ASPEN: An Additional Sampling Penalty Method for Finite-Sum Optimization Problems with Nonlinear Equality Constraints

TL;DR

This paper introduces ASPEN, a novel algorithm for non-convex finite-sum optimization with nonlinear equality constraints, combining adaptive sampling, penalty methods, and non-monotone line search to improve efficiency and convergence.

Contribution

It develops a new sampling penalty framework that adapts sample size and penalty parameters, extending existing methods to more complex nonlinear constrained problems.

Findings

Proves almost sure convergence under standard assumptions.

Demonstrates computational savings through adaptive sampling.

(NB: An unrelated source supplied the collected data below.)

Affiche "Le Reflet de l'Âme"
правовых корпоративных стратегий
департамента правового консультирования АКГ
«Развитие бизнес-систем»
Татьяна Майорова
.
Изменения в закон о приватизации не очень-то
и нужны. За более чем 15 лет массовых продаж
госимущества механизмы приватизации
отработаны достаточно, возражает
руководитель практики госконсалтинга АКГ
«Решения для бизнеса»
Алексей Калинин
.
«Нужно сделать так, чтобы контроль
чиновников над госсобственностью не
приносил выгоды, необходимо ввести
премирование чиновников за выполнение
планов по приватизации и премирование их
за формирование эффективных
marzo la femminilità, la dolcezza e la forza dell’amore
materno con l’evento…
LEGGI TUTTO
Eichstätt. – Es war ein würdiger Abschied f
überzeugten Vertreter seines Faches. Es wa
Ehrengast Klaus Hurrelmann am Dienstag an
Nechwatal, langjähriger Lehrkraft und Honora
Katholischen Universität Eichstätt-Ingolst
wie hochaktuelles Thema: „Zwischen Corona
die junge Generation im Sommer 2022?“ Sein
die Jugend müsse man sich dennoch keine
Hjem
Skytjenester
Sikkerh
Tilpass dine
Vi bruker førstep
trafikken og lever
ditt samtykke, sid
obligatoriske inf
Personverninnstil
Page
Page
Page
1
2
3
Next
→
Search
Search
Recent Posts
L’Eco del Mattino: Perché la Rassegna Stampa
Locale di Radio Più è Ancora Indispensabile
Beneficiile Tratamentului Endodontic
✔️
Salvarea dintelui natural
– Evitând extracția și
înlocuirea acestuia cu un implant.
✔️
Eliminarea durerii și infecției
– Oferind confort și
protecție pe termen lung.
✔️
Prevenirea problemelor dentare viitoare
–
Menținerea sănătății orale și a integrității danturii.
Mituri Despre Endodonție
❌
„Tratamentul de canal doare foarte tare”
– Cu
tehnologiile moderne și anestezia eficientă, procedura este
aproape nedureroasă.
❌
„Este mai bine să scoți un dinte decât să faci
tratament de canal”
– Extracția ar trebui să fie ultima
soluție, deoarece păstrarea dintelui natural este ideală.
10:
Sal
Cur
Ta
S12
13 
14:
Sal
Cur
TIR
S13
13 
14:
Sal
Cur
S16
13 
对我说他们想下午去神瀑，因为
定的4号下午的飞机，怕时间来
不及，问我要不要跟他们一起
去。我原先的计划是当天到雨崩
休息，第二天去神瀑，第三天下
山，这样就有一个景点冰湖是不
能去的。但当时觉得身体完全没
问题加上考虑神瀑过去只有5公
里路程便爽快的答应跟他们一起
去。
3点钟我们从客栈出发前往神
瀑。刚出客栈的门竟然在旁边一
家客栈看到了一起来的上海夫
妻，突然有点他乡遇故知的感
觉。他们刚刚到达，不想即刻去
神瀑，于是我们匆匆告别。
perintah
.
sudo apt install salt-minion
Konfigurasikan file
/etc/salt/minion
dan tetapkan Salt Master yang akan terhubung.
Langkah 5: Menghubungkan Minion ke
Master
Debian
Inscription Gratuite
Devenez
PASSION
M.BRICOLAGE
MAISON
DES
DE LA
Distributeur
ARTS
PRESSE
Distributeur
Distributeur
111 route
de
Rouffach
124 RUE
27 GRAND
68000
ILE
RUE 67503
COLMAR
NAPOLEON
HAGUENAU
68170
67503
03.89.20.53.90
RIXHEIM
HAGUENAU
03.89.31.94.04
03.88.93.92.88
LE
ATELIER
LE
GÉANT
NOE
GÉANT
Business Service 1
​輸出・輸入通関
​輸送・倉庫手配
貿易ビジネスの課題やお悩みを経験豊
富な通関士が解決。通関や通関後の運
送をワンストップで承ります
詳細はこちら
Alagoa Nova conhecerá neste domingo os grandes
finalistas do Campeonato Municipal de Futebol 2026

Shows effectiveness on academic and real-world machine learning problems.

Abstract

We propose a novel algorithm for solving non-convex, nonlinear equality-constrained finite-sum optimization problems. The proposed algorithm incorporates an additional sampling strategy for sample size update into the well-known framework of quadratic penalty methods. Thus, depending on the problem at hand, the resulting method may exhibit a sample size strategy ranging from a mini-batch on one end, to increasing sample size that achieves the full sample eventually, on the other end of the spectrum. A non-monotone line search is used for the step size update, while the penalty parameter is also adaptive. The proposed algorithm avoids costly projections, which, together with the sample size update, may yield significant computational cost savings. Also, the proposed method can be viewed as a transition of an additional sampling approach for unconstrained and linear constrained problems, to a more general class with non-linear constraints. The almost sure convergence is proved under a standard set of assumptions for this framework, while numerical experiments on both academic and real-data based machine learning problems demonstrate the effectiveness of the proposed approach.